Exercise directions:
Pull every line holding the word "Example" from the data below and copy it.

Records to process:
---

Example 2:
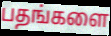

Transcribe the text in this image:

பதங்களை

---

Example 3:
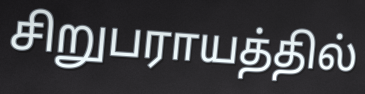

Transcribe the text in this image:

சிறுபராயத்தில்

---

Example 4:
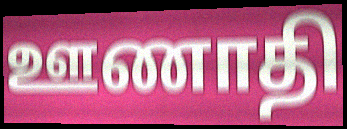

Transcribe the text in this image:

* * *

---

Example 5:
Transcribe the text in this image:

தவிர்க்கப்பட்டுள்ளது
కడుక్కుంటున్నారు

Exercise result:
Example 2:
Example 3:
Example 4:
Example 5:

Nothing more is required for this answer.